Los hijos necesitan "papás presenciales" que compartan con ellos, día con día, no sólo los alimentos, sino también sus éxitos y fracasos, sus adelantos y torpezas, sus sonrisas y lágrimas. Cualquier hijo de cualquiera nación, quiere crecer al lado de sus padres; ni siquiera al lado de sus tíos, abuelos o primos; menos, bajo la "supervisión de vecinos, y peor tantito, de "padres virtuales" que, a través de sus pantallas, les den una "caricatura de amor". El amor humano se da y se recibe en una relación interpersonal, en donde las palabras cariñosas se palpen, se sientan, se confirmen con la verdad, la congruencia, la comprensión, la paciencia, el sacrificio, el apoyo mano a mano, la escucha atenta, la confidencia, etc. Y, sobre todo, donde se comparta con otro lo que es más valioso en la modernidad: el tiempo de cada uno. Así se demuestra que te aman: cuando el otro es capaz de sacrificar algo de lo más valioso para él, el tiempo, para quedarse contigo, cerca de ti.

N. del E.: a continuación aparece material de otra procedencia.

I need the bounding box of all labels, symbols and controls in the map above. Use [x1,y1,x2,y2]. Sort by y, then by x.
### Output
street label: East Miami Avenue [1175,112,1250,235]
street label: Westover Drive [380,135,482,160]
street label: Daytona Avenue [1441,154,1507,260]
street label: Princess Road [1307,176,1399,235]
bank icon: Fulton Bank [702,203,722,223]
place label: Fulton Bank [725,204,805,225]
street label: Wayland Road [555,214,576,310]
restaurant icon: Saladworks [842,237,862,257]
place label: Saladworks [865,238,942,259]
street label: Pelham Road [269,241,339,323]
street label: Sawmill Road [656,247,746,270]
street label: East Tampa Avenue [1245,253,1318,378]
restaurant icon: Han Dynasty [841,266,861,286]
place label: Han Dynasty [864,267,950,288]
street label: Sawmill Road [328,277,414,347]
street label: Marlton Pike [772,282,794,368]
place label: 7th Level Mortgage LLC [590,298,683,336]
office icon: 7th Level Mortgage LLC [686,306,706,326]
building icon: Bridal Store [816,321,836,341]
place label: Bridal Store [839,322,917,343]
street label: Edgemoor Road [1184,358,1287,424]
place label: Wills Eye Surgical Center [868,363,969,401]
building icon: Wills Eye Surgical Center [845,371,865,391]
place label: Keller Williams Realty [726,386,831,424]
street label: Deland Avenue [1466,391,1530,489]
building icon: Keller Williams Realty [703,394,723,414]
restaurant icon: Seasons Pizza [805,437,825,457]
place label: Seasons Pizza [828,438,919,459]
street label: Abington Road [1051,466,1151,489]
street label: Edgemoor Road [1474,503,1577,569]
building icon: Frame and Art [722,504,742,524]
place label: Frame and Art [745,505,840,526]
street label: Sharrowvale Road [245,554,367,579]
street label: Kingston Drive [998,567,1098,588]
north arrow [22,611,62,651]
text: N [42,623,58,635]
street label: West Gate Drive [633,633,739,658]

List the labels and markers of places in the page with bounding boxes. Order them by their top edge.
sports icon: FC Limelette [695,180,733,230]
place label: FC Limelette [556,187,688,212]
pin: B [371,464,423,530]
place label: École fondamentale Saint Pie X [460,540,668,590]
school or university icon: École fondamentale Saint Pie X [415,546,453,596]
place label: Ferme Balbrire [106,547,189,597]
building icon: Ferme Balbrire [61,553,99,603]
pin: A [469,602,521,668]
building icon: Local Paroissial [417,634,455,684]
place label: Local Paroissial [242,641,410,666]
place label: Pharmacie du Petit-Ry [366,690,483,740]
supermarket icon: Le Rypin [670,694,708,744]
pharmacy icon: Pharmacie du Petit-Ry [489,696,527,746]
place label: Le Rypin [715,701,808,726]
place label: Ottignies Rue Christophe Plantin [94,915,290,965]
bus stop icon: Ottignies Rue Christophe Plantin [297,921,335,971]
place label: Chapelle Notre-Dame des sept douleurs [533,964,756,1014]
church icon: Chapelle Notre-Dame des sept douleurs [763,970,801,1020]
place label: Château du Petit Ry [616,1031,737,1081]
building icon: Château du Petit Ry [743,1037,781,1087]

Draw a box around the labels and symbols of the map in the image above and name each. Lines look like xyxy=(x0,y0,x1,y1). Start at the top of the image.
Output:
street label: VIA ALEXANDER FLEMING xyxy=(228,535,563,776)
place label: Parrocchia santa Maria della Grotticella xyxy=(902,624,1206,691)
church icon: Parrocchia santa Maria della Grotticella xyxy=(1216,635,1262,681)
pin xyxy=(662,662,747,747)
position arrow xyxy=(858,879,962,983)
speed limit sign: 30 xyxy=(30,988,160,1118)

El hijo, con "padres presenciales" y afectuosos, crece feliz aun cuando carezca de bienes materiales que otros sí poseen, pero que viven solos y aburridos, buscando placebos digitales que no son más que basura.

Ojalá que las familias mexicanas permanezcan fieles a las sanas tradiciones que permitan a los padres estar el mayor tiempo posible CON sus hijos, en busca de su mejor formación y felicidad.